Fera at Claridge’s, Mayfair, London: restaurant review

Tom Parker Bowles reviews Fera restaurant, an expensive, elegant and refined establishment at Claridge’s Hotel, with chef Simon Rogan at the helm.

The place: The triumphant arrival of Simon Rogan at the prestigious space left vacant by Gordon Ramsay sees the highly seasonal, ‘new natural’ style of cooking embraced by the smart set. Plush, expensive and elegantly run, Fera serves a weekday lunch menu, an à la carte menu and a tasting menu. Dishes include dry-aged Herdwick hogget with sweetbreads, cucumber, yoghurt and blackberry, and hake in caramelised cabbage with new potatoes, chicken skin and nasturtium. London W1, feraatclaridges.co.uk


The reviewer: Tom Parker-Bowles is a TV presenter and food writer. His cookbook, Let’s Eat: Recipes from my Kitchen Notebook (Pavilion), is on sale now. 

The service: Fera has legions of staff ready to replace a fork, spoon or hairpiece in the blink of an eye. Service is impeccable and charming, if extremely ‘fayn dayning’. Conversation tends to be somewhat staccato when constantly interrupted for yet another long-winded introduction to a new dish. This problem is not unique to Fera. But please, let us pour our own wine. 

The food: ‘Dear God, spare me from another tasting menu’, I was thinking. ‘What’s wrong with choosing three courses rather than wasting four hours of one’s life being lectured about the ingredients, provenance and technique?’ On this occasion, however, Simon Rogan restored my faith. He’s an astonishingly talented cook, more concerned with flavour than just making the plate (or slate) look like some form of edible still life (although he does that, too).

A starter of slow-cooked rabbit clad in a crisp onion batter was magnificent. A small mouthful, sure, but a wonderful one. Then a British aligot: soft cheese whipped into buttery mashed potato and topped with small chunks of slow-cooked duck’s heart. Everything is soft and seductive, the very essence of edible aplomb. The brill was beautifully cooked and came surrounded by blewit mushrooms, tiny potatoes and stuff picked on the beach: a taste of late spring that dances around the mouth. This is real food, the kind you never forget – like the prawns so fresh I swear I saw them winking, draped in rich lardo. Exquisite ingredients, exquisitely cooked. 

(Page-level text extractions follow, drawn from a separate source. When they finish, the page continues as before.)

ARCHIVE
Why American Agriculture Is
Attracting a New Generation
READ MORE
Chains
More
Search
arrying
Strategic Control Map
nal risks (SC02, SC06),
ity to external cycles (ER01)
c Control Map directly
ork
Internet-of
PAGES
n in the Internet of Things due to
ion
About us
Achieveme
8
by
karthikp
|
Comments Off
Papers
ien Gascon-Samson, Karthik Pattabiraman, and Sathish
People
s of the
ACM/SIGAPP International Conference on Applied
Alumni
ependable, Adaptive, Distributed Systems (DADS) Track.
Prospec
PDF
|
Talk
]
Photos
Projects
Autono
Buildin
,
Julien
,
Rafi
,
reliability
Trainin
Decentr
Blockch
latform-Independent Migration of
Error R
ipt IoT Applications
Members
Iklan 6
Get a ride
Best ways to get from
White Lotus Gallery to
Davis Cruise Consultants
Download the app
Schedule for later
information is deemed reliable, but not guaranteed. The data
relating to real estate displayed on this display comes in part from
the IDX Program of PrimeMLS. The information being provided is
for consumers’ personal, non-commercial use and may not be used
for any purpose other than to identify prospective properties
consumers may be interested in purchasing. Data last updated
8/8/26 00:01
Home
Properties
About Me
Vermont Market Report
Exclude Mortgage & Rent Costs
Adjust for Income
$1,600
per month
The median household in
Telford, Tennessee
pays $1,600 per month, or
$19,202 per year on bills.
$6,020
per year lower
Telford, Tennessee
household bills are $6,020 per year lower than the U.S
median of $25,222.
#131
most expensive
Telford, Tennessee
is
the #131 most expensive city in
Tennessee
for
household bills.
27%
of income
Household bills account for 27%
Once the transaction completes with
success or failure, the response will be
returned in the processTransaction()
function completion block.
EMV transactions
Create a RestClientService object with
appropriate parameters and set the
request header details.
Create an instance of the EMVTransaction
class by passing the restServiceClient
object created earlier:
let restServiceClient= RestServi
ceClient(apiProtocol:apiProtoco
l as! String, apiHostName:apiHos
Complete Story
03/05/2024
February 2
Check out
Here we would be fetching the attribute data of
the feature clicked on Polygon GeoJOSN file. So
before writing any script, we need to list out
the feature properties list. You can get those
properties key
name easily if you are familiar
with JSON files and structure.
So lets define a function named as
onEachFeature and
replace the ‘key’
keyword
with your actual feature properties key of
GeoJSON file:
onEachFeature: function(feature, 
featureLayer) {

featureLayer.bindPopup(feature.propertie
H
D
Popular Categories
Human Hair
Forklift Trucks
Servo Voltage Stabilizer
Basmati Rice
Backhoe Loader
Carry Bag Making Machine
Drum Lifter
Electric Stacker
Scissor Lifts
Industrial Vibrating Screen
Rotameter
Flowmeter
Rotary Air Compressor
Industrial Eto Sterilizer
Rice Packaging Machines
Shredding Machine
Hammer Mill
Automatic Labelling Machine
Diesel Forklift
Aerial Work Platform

The bottom line: Rogan’s one hell of a cook, and Fera’s one hell of a restaurant. But prices are teeth-clenchingly high. With a cheap bottle of wine and the tasting menu, I didn’t get much change from £350 for two. At lunch. So would I go back? Of course – if someone else were paying. feraatclaridges.co.uk

FOOD 8/10



TOTAL: 24/30 

Sustainable Restaurant Association rating (thesra.org): 8/10


There aren’t many London restaurants that are able to source a large proportion of produce from their own farm. Fera’s Cumbrian farm provides much of the meat and it is all free range. With a sustainable seafood policy in place, you can be confident that the Portland crab and Scottish prawns are good options.